Membuat kue sulit karena kekurangan makanan dasar yang begitu parah sehingga beberapa bagian Gaza mengalami kelaparan.

Israel sebagian besar telah memblokir masuknya bantuan dan pengiriman komersial sejak awal perang.

Mengambil pengalaman, dia mengganti bahan yang tidak tersedia dengan hal-hal yang bisa dia temukan.

“Sebelum perang, aku menghias kue dengan pasta gula siap pakai. Sekarang, aku menggunakan campuran keju cair dan gula bubuk, dan berhasil,” katanya.

Kekurangan cetakan kue Natal, Hamid membuat stensil di kertas menggunakan ponselnya, memotongnya, dan membentuk adonan dengan tangan menggunakan pisau.

“Kegiatan sederhana seperti memanggang kue menjadi tantangan selama perang,” katanya, menyusun kue dan bersiap untuk memanggang di oven tanah liat di kamp yang seluruhnya bergantung padanya.

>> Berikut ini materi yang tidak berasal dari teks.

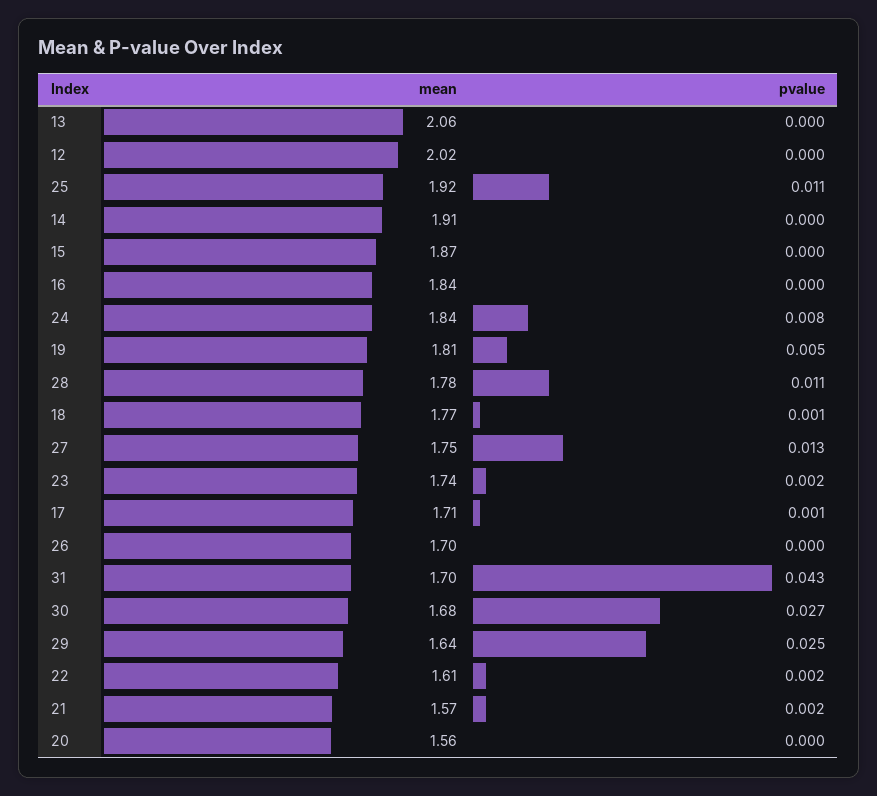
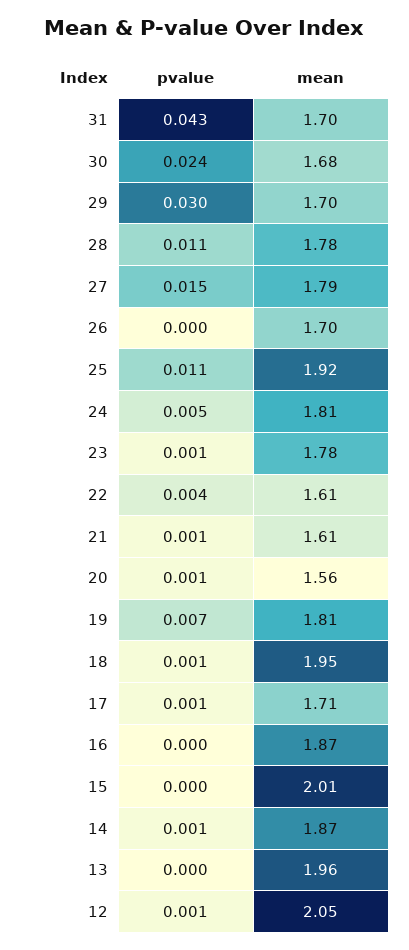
mean, 13: 2.06 -> 1.96
mean, 12: 2.02 -> 2.05
pvalue, 12: 0 -> 0.001
mean, 14: 1.91 -> 1.87
pvalue, 14: 0 -> 0.001
mean, 15: 1.87 -> 2.01
mean, 16: 1.84 -> 1.87
mean, 24: 1.84 -> 1.81
pvalue, 24: 0.008 -> 0.005
pvalue, 19: 0.005 -> 0.007
mean, 18: 1.77 -> 1.95
mean, 27: 1.75 -> 1.79
pvalue, 27: 0.013 -> 0.015
mean, 23: 1.74 -> 1.78
pvalue, 23: 0.002 -> 0.001
pvalue, 30: 0.027 -> 0.024
mean, 29: 1.64 -> 1.7
pvalue, 29: 0.025 -> 0.03
pvalue, 22: 0.002 -> 0.004
mean, 21: 1.57 -> 1.61
pvalue, 21: 0.002 -> 0.001
pvalue, 20: 0 -> 0.001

MEMBACA  Johnson Mengatakan Dia Akan Mengundang Netanyahu untuk Berbicara di Kongres

“Dari mengumpulkan bahan hingga membentuk adonan dan memanggang, setiap langkah terasa tidak familiar dan rumit.”

Saat batch kedua kue dipanggang, Hamid mulai menghias yang pertama di dalam tenda kecilnya.

“Perang mungkin telah mengambil rumah dan hidupku seperti yang kusuka, tapi bukan kecintaanku untuk menghias dan perhatian pada detail,” katanya, melirik sekeliling tenda rapi.

Saat mencoba membawa nuansa pesta ke kamp pengungsian, Hamid tidak bisa menyembunyikan kesedihannya bahwa dunia merayakan Natal seperti biasa, sementara Gaza menderita tahun kedua perang dan kehancuran.

“Kami mencoba tersenyum, tapi luka kami begitu dalam, dan ada sedikit yang bisa kami lakukan. Kami merasa terlupakan.”

Pada saat yang sama, dia masih berpegang pada harapan bahwa Natal ini akan membawa perdamaian. Satu-satunya harapan Natalnya adalah agar perang berakhir.

“Biarlah perang berhenti. Biarkan pembunuhan dan kehancuran berakhir sehingga kami bisa hidup dalam damai dengan anak-anak kami,” katanya.